Another important thing to mention was that both of us funded the business ourselves. We had both worked and saved money (which was a huge factor in us surviving) but also meant we didn’t have investors over our shoulders manipulating how we did business and asking us why we were bending over backwards for our clients.
I remember Joe and I were driving across America and our clients were all late on paying us. It was super stressful and there was really nothing we could do about it. Luckily, we both had savings to use as an advance until the money came in (which it did) but I’m sure that if neither of us had this safety net that our situation would grow to be a lot graver.
Essentially, there will be a lot of bumps in the beginning. But over time those things get ironed out and you adapt quite quickly. For us, it’s only been a little over a year and a half since we started. But how much we’ve grown is incredible. This is now a full-time job for both of us and we have a pretty cool team around us that are growing in responsibilities every day.
Growing our brand and investing all of our profits back into ourselves is the number one reason we have not needed to raise funds. This, I think in long run will pay off and has taught us a lot of valuable lessons.
Doing a great job for our clients, being super responsible, generating results and being obsessed with social media has helped us grow our client list.
We’ve been able to continually grow through referrals, inbound requests, and a consistent sales effort. There is no such thing as auto-pilot. You have to work for it every single day.
ENTIRE: What has been your favorite location(s) so far?

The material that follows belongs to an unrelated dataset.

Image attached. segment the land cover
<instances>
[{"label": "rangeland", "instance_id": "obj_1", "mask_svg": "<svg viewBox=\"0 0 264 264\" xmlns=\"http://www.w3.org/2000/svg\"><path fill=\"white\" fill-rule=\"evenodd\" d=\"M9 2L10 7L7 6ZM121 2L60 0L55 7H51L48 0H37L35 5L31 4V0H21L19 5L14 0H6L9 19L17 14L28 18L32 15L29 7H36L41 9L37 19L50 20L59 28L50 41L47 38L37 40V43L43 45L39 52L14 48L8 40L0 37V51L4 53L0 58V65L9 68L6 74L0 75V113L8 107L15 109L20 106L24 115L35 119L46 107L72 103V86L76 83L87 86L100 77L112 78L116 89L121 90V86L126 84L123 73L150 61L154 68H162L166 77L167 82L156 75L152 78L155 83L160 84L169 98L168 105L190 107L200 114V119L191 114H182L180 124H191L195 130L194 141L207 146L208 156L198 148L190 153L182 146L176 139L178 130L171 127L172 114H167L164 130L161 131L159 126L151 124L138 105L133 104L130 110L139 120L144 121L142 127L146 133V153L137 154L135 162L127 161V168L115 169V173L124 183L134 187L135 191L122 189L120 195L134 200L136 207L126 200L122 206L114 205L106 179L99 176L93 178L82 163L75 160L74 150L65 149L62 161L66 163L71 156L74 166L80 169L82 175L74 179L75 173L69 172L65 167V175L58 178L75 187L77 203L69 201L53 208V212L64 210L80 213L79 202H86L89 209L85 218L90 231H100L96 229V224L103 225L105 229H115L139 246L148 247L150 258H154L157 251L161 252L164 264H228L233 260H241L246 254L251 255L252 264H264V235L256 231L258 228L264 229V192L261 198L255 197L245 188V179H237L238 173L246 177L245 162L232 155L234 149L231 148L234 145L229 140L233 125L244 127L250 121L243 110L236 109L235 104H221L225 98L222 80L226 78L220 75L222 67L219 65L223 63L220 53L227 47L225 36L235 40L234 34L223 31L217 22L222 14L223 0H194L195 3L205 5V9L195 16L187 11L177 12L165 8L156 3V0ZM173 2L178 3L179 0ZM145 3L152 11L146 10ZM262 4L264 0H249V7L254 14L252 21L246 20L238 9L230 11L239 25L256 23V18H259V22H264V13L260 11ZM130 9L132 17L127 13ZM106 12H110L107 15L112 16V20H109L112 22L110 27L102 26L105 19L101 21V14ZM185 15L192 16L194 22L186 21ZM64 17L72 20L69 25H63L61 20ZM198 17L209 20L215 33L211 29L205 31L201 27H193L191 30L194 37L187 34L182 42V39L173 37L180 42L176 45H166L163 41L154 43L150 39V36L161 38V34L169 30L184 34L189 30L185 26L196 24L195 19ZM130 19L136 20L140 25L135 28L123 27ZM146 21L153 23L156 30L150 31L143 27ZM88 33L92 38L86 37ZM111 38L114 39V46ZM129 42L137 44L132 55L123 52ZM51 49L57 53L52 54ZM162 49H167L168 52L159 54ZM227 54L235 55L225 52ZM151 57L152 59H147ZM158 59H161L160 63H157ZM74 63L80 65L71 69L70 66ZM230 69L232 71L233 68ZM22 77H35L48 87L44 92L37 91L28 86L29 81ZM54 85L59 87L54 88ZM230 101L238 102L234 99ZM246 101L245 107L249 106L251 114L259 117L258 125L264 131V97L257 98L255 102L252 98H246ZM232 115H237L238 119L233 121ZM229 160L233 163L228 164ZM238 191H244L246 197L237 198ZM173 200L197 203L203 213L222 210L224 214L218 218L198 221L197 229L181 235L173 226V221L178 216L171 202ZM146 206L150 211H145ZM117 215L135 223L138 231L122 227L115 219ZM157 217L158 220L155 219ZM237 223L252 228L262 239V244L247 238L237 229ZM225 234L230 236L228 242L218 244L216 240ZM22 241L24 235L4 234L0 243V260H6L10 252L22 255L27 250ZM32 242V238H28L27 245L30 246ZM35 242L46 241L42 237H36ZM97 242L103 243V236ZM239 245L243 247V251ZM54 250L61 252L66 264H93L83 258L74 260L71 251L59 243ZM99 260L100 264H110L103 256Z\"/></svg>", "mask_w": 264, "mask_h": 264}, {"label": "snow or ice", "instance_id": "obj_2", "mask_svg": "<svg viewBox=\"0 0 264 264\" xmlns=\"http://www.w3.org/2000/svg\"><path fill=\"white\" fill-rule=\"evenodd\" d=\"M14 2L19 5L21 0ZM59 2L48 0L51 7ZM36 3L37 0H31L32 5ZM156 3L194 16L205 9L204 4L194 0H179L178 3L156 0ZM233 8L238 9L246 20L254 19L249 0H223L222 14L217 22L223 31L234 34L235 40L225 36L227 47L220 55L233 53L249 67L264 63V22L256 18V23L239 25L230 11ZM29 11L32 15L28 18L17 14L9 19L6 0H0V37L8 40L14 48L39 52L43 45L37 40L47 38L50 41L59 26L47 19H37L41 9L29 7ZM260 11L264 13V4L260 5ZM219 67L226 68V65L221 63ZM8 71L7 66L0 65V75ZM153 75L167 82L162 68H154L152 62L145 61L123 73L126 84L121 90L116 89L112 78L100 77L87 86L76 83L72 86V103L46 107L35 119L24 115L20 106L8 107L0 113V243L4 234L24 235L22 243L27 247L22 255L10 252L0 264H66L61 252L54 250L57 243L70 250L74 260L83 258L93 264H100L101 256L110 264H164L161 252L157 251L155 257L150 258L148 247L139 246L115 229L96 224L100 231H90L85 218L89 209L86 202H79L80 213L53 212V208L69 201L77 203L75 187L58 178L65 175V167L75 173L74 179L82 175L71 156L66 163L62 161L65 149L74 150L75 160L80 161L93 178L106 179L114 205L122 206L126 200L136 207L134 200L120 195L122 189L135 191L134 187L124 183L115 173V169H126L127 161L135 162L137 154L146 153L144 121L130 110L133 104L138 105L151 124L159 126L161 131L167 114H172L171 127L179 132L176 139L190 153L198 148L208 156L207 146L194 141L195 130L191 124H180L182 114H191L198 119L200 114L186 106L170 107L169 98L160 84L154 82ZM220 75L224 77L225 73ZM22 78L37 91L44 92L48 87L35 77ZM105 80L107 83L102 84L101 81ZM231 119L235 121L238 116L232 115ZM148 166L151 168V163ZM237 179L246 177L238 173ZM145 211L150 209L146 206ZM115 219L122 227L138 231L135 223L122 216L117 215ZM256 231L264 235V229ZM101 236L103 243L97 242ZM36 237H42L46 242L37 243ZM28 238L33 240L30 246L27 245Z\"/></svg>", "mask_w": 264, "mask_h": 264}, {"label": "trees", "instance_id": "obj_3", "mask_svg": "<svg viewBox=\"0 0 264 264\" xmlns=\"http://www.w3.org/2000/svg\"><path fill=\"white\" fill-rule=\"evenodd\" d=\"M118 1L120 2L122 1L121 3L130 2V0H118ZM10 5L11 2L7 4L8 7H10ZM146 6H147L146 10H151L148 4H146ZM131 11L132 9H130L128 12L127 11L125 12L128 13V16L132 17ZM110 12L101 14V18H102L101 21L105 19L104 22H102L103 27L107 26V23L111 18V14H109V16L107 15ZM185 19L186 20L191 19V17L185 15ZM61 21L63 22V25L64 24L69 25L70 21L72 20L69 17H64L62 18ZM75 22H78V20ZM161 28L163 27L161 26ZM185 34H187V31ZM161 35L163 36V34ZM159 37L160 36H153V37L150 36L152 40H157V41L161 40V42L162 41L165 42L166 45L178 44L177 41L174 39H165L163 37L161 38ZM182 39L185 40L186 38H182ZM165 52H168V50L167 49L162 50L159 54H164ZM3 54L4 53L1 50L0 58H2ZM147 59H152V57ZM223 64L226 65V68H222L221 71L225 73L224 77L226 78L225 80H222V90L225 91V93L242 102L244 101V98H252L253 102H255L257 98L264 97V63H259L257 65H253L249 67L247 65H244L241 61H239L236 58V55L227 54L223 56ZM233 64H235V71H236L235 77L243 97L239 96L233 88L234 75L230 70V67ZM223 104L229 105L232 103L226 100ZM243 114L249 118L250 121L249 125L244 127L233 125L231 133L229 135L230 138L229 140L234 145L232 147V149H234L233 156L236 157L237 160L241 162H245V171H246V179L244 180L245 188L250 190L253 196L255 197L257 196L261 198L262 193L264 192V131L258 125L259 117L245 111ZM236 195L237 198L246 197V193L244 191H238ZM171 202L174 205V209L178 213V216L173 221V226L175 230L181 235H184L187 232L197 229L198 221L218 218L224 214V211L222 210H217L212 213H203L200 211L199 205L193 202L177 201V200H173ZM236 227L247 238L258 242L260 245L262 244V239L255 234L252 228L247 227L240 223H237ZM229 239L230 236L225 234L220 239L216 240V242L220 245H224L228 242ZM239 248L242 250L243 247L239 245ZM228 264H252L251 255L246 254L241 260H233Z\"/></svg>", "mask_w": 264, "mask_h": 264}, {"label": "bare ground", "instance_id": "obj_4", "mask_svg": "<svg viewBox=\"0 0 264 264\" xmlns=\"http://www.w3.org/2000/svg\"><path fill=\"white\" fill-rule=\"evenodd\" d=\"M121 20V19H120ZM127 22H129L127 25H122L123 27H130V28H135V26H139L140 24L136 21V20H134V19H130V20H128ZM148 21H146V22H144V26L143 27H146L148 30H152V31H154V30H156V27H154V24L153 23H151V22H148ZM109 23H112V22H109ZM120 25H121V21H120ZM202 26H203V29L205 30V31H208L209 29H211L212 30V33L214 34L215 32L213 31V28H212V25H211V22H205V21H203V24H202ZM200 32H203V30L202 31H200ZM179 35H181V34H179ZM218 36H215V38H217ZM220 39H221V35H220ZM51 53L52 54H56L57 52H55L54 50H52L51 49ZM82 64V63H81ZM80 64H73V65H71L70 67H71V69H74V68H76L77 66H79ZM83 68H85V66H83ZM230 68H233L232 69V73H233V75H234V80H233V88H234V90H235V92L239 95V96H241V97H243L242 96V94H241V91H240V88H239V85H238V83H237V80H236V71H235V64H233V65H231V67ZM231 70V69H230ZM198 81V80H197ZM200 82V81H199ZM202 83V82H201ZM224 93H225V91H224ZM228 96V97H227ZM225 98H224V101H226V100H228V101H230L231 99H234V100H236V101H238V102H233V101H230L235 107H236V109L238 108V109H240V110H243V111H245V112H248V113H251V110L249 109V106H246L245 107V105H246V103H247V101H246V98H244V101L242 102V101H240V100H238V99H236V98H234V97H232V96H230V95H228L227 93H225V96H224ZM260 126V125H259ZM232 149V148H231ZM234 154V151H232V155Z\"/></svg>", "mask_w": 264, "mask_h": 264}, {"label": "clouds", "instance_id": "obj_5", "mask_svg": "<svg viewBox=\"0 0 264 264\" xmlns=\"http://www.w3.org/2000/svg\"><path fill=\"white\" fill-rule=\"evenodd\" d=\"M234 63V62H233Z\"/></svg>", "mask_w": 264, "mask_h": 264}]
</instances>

TWS: Joe’s Favorites in order:
- Terrasini, Sicily
- Merida, Mexico
- Medellin, Colombia
- Jardin, Colombia
- Montreal, Canada
Jackie’s Favorites in order:
- Terrasini, Sicily
- Montreal, Canada
- Nice, France
- Merida, Mexico
- Lima, Peru
ENTIRE: What are some tips for a fellow expat or new start up to live this lifestyle that your company has developed?
TWS: Operating a business while traveling is no picnic. You run into crappy wifi or no wifi, flight delays, lack of sleep, bad connection while on calls etc.. you also have the temptation to live life and do work later.
One of the main tips we have is to start your business and prove it successful before traveling. Prove that you can run and operate your business successfully first. And have a really good plan.
Joe has had several business plans fail prior to The Wandering Socialites and most of them failed due to loose planning and lack of discipline.
The goal for us has always been freedom. And a huge part of freedom is honesty. Our clients have always known that we are nomadic. That we travel non-stop. We freely share our Instagram handles with them. But we’ve also always been responsible with their money and their brands.
People are opening up to the idea of location independence. And running a business location independently is totally doable. But it starts with being honest with your clients, yourself, and your capabilities.
Like we said before, it took us 9 months before we started traveling full-time. 9 months of trial and error before we could even successfully operate our business from our home. After that, it was still very difficult, but humans tend to adapt to these situations quite quickly. And if your clients understand your lifestyle before signing the dotted line, then they’ll be a lot more understanding when you experience a connection blackout or an email getting stuck in an outbox for a few days. They’ll actually at some point embrace it.
Building on relationships, keeping accountability, and having respect for your clients and their brands goes a long way. It’s a hugely rewarding experience to bounce around the globe with the one you love while building a business, making money, and funding all on your own.
And it’s something that we know a lot of people are capable of doing as well! Best tip of all is to START TODAY!